Assembly analysis¶
In the presentation we will cover:
Overview of MGnify annotation pipeline
Taxonomic assignment
Functional characterisation
Pathways/systems
Using the contig viewer
MGnify hands-on exercises¶
For this session we will look at some of the data and analyses that are available from MGnify. We will navigate the resource, try out different ways to search for interesting samples/studies, and then investigate the analysis results that are available for assemblies.
Browsing MGnify¶
From the MGnify front page (https://www.ebi.ac.uk/metagenomics/) you can see various options to browse the data. There are quick links to the various data-types (e.g. amplicon, assembly, metagenomes, etc) we support, as well as a subset of the biomes that the data covers.
Click on the “wastewater” biome icon.
How many studies does MGnify hold that relate to wastewater?
How many samples does that relate to?
From the sample page, filter the rows with accession ERS1215575, and take a look at the metadata available.
Do you know the exact location of where the sample was taken?
What are the lat/long co-ordinates?
Follow the link to the BioSamples record, can you find any more information about the location of the sample?
From the tabs in the header bar, select Text search, and then select Samples below the search box. There are a number of metadata fields available to allow you to filter for a sample of interest to you. Not all are relevant to all samples. Within the hierarchy of biomes, navigate to environmental>aquatic>lentic. You should see 92 samples. Now select the depth filter.
How many lentic samples have depth data associated with them?
Using the sliders, can you identify a sample of a lentic water system from a depth between 47-49m?
MGnify assembly analysis¶
Now we will look at some assembly data that has been analysed by MGnify.
Search for MGYS00003598, and go to this study page. This is a large study where MGnify have assembled the raw reads from an existing public study. The list of assemblies is shown at the bottom of the study page.
How many analyses are included in this study?
Click on the 2nd analysis link in the list MGYA00510849. You could alternatively search for this accession using the text search options. Have a look at the information within the Quality control tab.
How many contigs are included in this analysis?
What length is the longest contig in this dataset?
Click on the Taxonomic analysis tab and examine the phylum composition in the graphs and the krona plot.
What proportion of the total LSU rRNA predictions are eukaryotic?
Try switching between the other available graph views.
Which phylum contains the highest proportion of LSU rRNA predictions?
Click on the Functional analysis tab. The top part of this page shows a sequence feature summary, showing the number of contigs with predicted coding sequences (pCDS), the number of pCDS with InterPro matches, etc.
How many predicted coding sequences (pCDS) are in the assembly?
How many pCDS have InterProScan hits?
Scroll down the page to the InterPro match summary section.
How many different InterPro entries are matched by the pCDS?
Why is this number different to the number of pCDS that have InterProScan hits?
Click on the GO Terms sub-tab. This shows a summary of the most common GO terms annotated to the pCDS as both bar charts, and pie charts.
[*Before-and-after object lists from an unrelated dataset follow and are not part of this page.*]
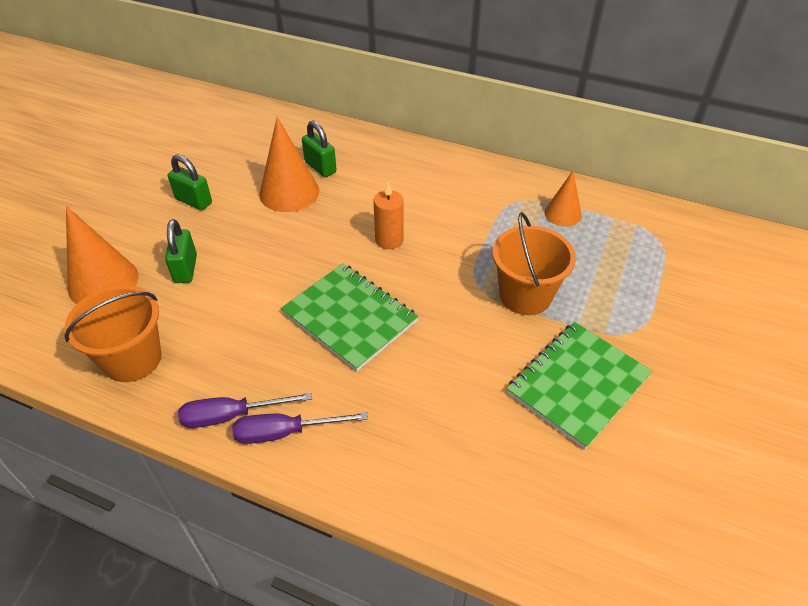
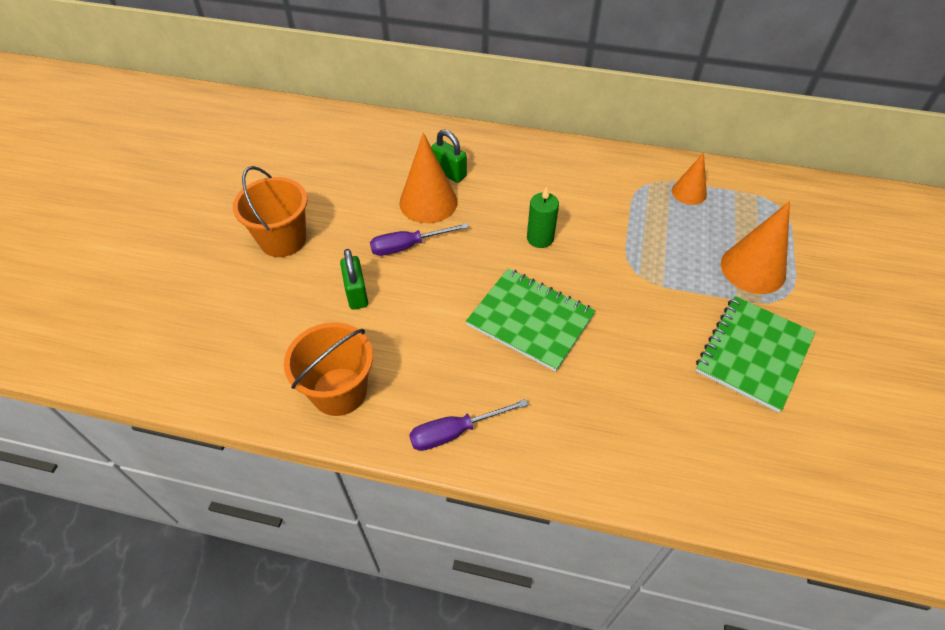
camera: 10 degrees left, 5 degrees up
orange cone [66,206,139,304] -> orange cone moved to [721,201,790,294]
green padlock [168,155,212,210] -> none
purple screwdriver [232,412,368,444] -> purple screwdriver moved to [370,223,469,256]
orange candle [373,182,404,249] -> green candle [527,186,559,248]
orange bucket [492,212,576,315] -> orange bucket moved to [233,166,308,257]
What are the top 3 biological process terms predicted for the pCDS from this assembly?
Have a look at the information in the Pfam and KO (KEGG orthologue) sub-tabs.
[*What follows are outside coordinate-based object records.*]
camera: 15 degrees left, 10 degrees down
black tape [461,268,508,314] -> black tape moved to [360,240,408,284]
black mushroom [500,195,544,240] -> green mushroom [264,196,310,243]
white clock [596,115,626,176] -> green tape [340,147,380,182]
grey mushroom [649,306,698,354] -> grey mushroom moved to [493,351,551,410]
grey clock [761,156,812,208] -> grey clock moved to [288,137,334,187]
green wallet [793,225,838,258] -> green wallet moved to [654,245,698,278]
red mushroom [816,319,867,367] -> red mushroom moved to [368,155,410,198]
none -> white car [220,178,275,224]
Click on the Pathways/Systems tab. Have a look at the data reported in the 3 sub-tabs: KEGG Module, Genome Properties, and antiSMASH.
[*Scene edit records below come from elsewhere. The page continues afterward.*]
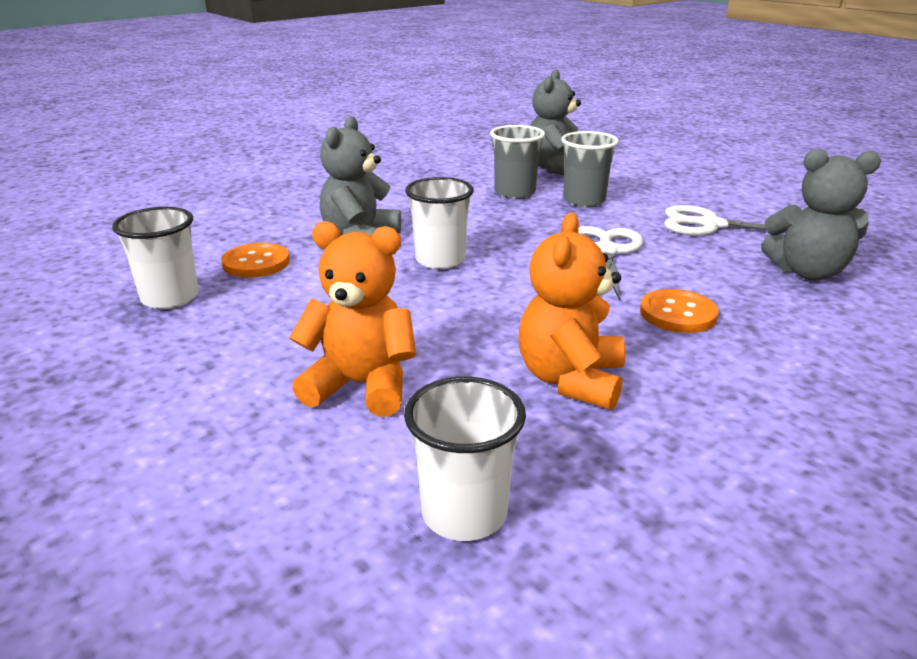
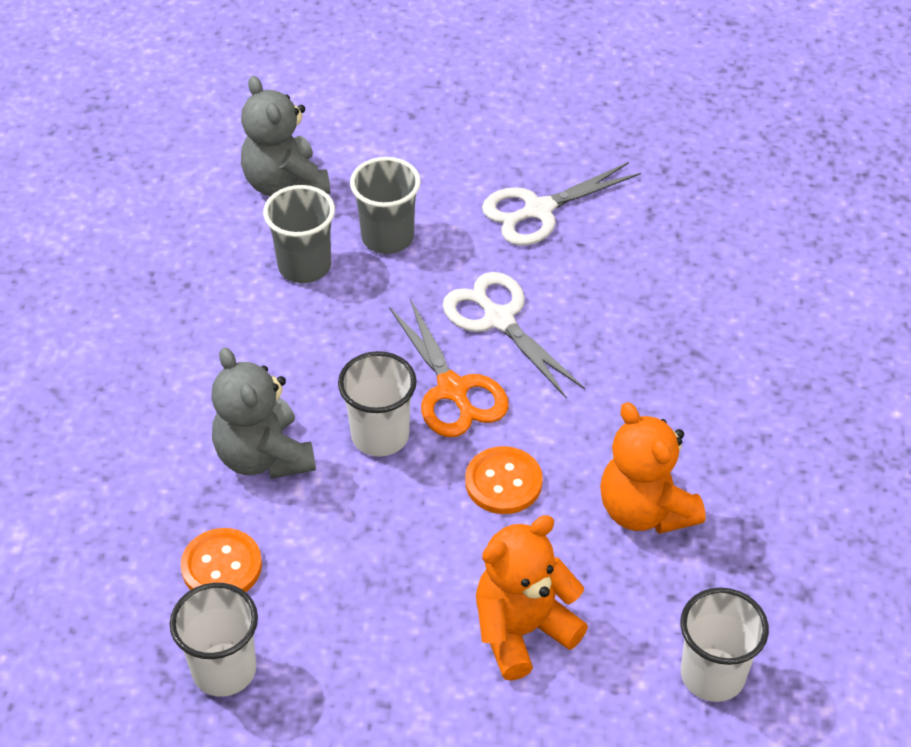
camera: 45 degrees left, 20 degrees up
orange button [640,289,718,333] -> orange button moved to [465,446,543,514]
grey teddy bear [761,149,881,280] -> none
none -> orange scissors [389,299,509,437]

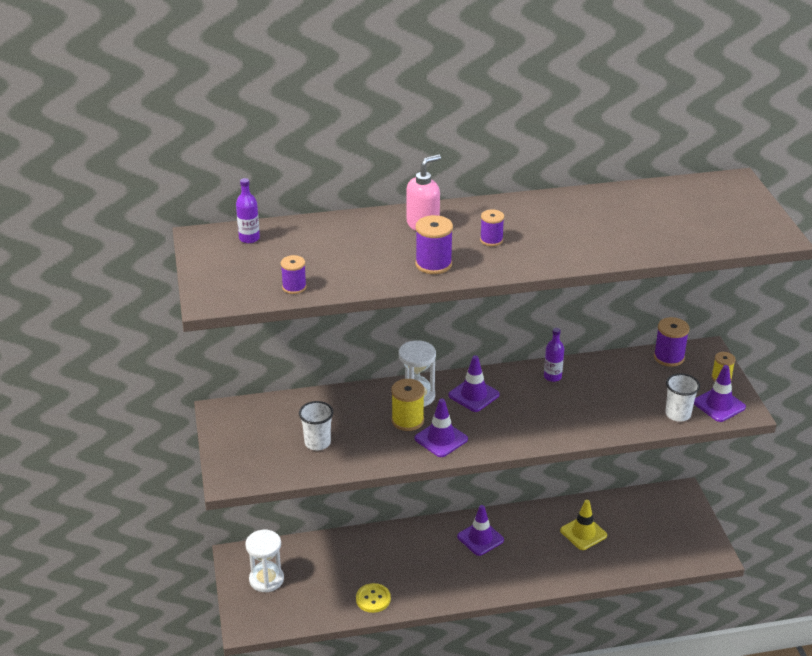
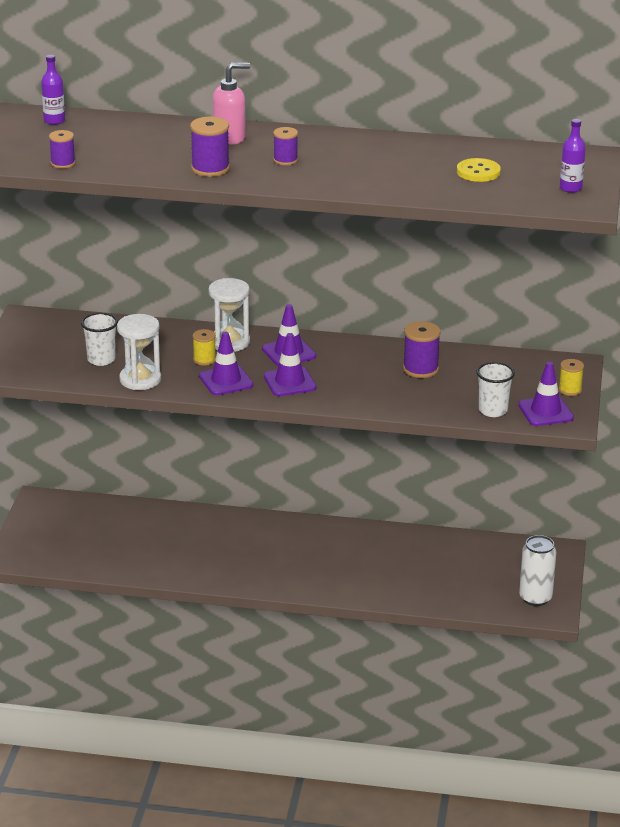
camera: 20 degrees right, 5 degrees down
white hourglass [245,530,284,592] -> white hourglass moved to [117,314,161,390]
yellow button [356,583,391,613] -> yellow button moved to [457,158,501,182]
yellow spool [391,379,425,431] -> yellow spool [193,329,216,366], size x0.64
purple traffic cone [457,505,504,556] -> purple traffic cone moved to [264,333,316,396]
purple bottle [544,328,564,382] -> purple bottle moved to [560,119,586,193]
yellow traffic cone [560,500,607,550] -> none
purple spool [654,317,690,367] -> purple spool moved to [403,321,441,378]
none -> white can [519,535,556,606]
How many KEGG modules are reported for this assembly?
How many of these are 100% complete (i.e. all of the constituent KOs are found)?
How many Genome Properties of the category DNA handling, are found within this assembly?
What is the most common class of biosynthetic gene cluster found in this assembly?
How many non-ribosomal peptide synthetase gene clusters are identified by antiSMASH in this assembly?
Click on the Contig Viewer tab. Load the data for the 4th contig in the list by clicking on the contig name (ERZ501066.4-NODE-4-length-276957-cov-33.799655). This contig will now be loaded into the viewer.
The longest pCDS in the contig appears to start at 202339. What protein is coded for?
Looking at the antiSMASH annotations, where within the contig do any transport-related genes fall?
Zoom into that region to see the predicted regions in more detail. Have a look at the information about the various transport-related genes.
What region of the contig is predicted to code for a major facilitator transporter?
There are lots of different visualisation options available within the contig viewer. Take some time now to investigate the various options, and play about with it by looking at a few different contigs and the anotations they contain.